** SELECTED EXCERPT **
####

As the stockpiles of adult protesters began dwindling and fewer people were showing up for the marches and the sit-ins, just as the attention of the world was being drawn to Birmingham, King took a desperate and morally questionable step. He enlisted the city's young citizens, draining the community's high schools and evangelizing to the black teenagers, inspiring them to take to the streets. Bull Connor turned his sadistically high-powered fire hoses and his ravenous dogs on the children of his own city... and the press finally noticed. TV was just coming of age and the images coming from Birmingham every night on the news broadcasts constituted a public crisis with shocking imagery. Now the city's adults were galvanized to reenlist in the movement and march alongside their sons and daughters. The marches soon outnumbered the police lines and barricades and broke through into the downtown district. After that, even white folks stayed away from the shops, making the boycott a total one.

####

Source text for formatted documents
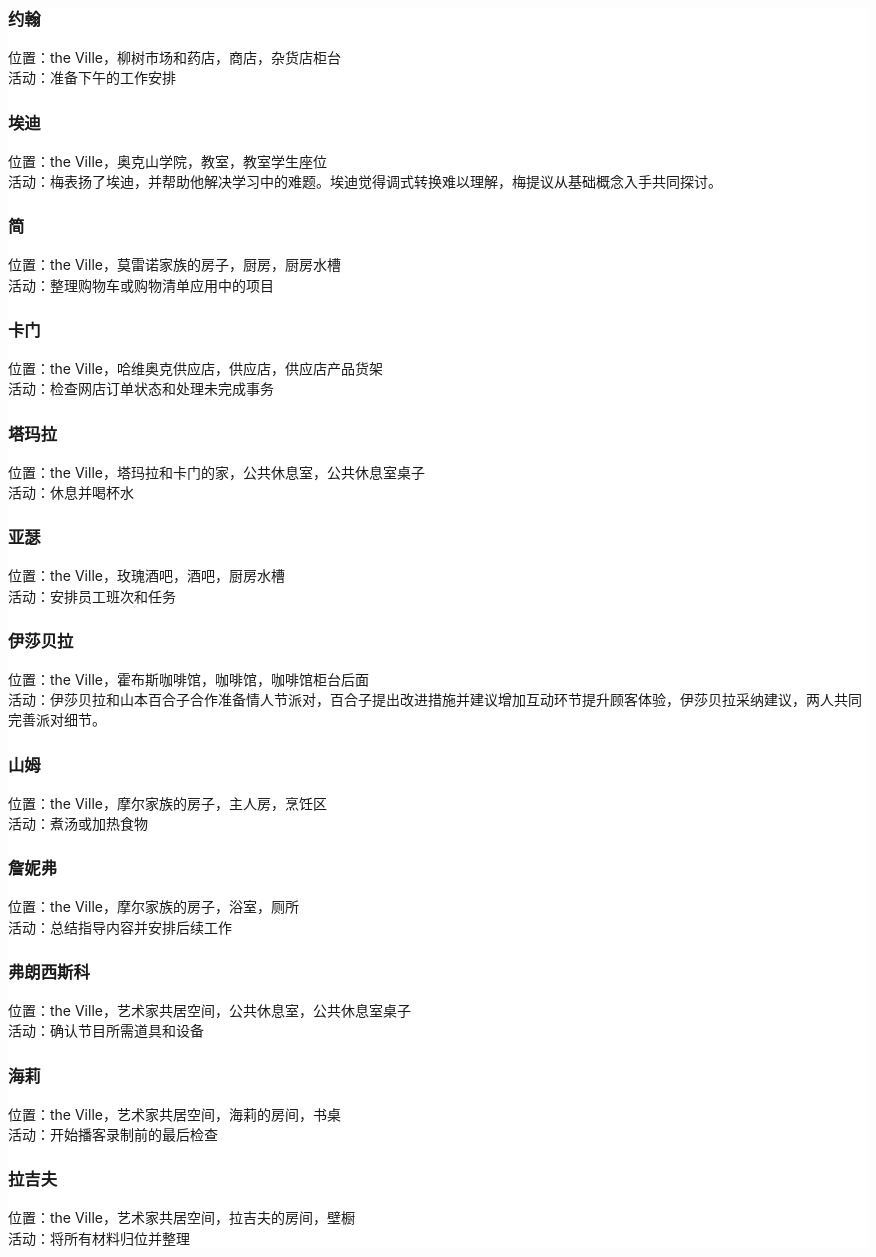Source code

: ### 约翰
位置：the Ville，柳树市场和药店，商店，杂货店柜台  
活动：准备下午的工作安排  

### 埃迪
位置：the Ville，奥克山学院，教室，教室学生座位  
活动：梅表扬了埃迪，并帮助他解决学习中的难题。埃迪觉得调式转换难以理解，梅提议从基础概念入手共同探讨。  

### 简
位置：the Ville，莫雷诺家族的房子，厨房，厨房水槽  
活动：整理购物车或购物清单应用中的项目  

### 卡门
位置：the Ville，哈维奥克供应店，供应店，供应店产品货架  
活动：检查网店订单状态和处理未完成事务  

### 塔玛拉
位置：the Ville，塔玛拉和卡门的家，公共休息室，公共休息室桌子  
活动：休息并喝杯水  

### 亚瑟
位置：the Ville，玫瑰酒吧，酒吧，厨房水槽  
活动：安排员工班次和任务  

### 伊莎贝拉
位置：the Ville，霍布斯咖啡馆，咖啡馆，咖啡馆柜台后面  
活动：伊莎贝拉和山本百合子合作准备情人节派对，百合子提出改进措施并建议增加互动环节提升顾客体验，伊莎贝拉采纳建议，两人共同完善派对细节。  

### 山姆
位置：the Ville，摩尔家族的房子，主人房，烹饪区  
活动：煮汤或加热食物  

### 詹妮弗
位置：the Ville，摩尔家族的房子，浴室，厕所  
活动：总结指导内容并安排后续工作  

### 弗朗西斯科
位置：the Ville，艺术家共居空间，公共休息室，公共休息室桌子  
活动：确认节目所需道具和设备  

### 海莉
位置：the Ville，艺术家共居空间，海莉的房间，书桌  
活动：开始播客录制前的最后检查  

### 拉吉夫
位置：the Ville，艺术家共居空间，拉吉夫的房间，壁橱  
活动：将所有材料归位并整理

####

** QUESTIONS TO ANSWER **
**a)** Show every line of the records that contains the string "公共休息室桌子", with case counting.
**b)** Pick up the Birmingham passage right after its last sentence and keep it going.
The passage about Birmingham and the records have nothing to do with each other.

** RESPONSES IN ORDER **
**a)**
位置：the Ville，塔玛拉和卡门的家，公共休息室，公共休息室桌子  
位置：the Ville，艺术家共居空间，公共休息室，公共休息室桌子  

**b)**
The city council buckled under the economic and social pressure and acquiesced to Dr. King's demands, and seven weeks after the boycott had begun (only one week after the children were thrown in) the city of Birmingham announced the end of segregated public facilities. The city's dressing rooms, water fountains, lunch counters, and restrooms would be open to everyone now, and black clerks would be hired at downtown businesses. No Supreme Court ruling had brought it about, and no major outbreak of violence had been necessary. Dr. King's vision was coming true. Within weeks President Kennedy gave a televised address urging Congress to pass a Public Accommodations Bill abolishing separate facilities throughout the country. Three months later thousands took part in the March on Washington and King's most famous speech was aired live on all three TV networks.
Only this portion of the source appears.